How to Harness the Ability of the Brain to Heal Itself After iIjury

NEUROPLASTICITY is the amazing ability of our brains to change throughout our lives. It’s how we re-learn lost skills after a brain injury like TBI or stroke. These 10 principles are incorporated into your brain rehabilitation therapy. When doing your therapy homework, apply these principles to take a more active role in your recovery.

USE IT OR LOSE IT Your brain is a network of neural connections. Every thought or action or skill you practice has a specific set of connections that fire in the brain – but these connections only stay strong if they’re used. If you don’t use them, they fade and weaken over time.

USE IT AND IMPROVE IT The flip side of “use it or lose it” tells us to practice a skill often (which means you’re firing those brain connections more often) to strengthen neural connections over time.

SPECIFICITY The cells in our brains are called neurons and each is responsible for actions or skills. In order to promote neuroplastic changes, your therapy exercises need to target parts of your brain in a specific way; you can’t just do any old exercise. In rehab, your evidence-based exercises are rooted in research and will improve a specific skill or area of the brain.

SALIENCE A fancy way of saying that your exercises should be meaningful to you. Research shows that motivation helps facilitate neuroplastic changes. Because what’s meaningful varies from person to person, and your therapy program isn’t set in stone, if you’re not inspired by an exercise, try something different.

TRANSFERENCE Learning a skill in one situation can transfer to another situation – and this is a good thing. Clinicians may talk about “generalizing” (or using) the skills you practice in therapy to daily life activities outside therapy. This is transference.

INTERFERENCE When you practice and improve skills in one area, it can interfere with your ability to improve skills in another area.
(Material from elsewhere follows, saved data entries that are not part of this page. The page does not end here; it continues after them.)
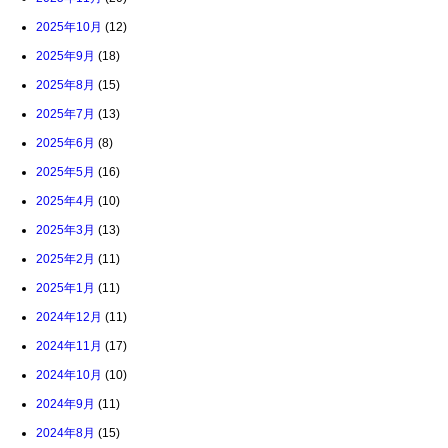
2025年10月
(12)
2025年9月
(18)
2025年8月
(15)
2025年7月
(13)
2025年6月
(8)
2025年5月
(16)
2025年4月
(10)
2025年3月
(13)
2025年2月
(11)
2025年1月
(11)
2024年12月
(11)
2024年11月
(17)
2024年10月
(10)
2024年9月
(11)
2024年8月
(15)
Don’t worry; your clinician knows how to work around this.

TIME As your brain re-learns skills after an injury, there are times during recovery when you’ll see a faster rate of improvement and times when it will seem slower. This is normal neuroplastic healing.

AGE Our brains are more plastic when we are young, which is why kids pick up skills so rapidly. However, neuroplasticity absolutely occurs in adulthood too! In fact, at any age, we have the potential to learn new skills or re-learn lost skills.

REPETITION Practicing rehab therapy frequently and consistently is key. Just like if you’re strength-training by lifting weights and you go to the gym once a month, you won’t see much improvement. If you go more frequently, you will. Our brains work the same way.

INTENSITY Intensity works hand-in-hand with repetition. In the gym example, if you use light weights that don’t challenge you, you won’t see the same results as if you push yourself with heavier weights. Intensity can be the number of times you do an exercise, how long you do it, or how difficult the exercise is. Play around with different intensity parameters to keep your homework interesting!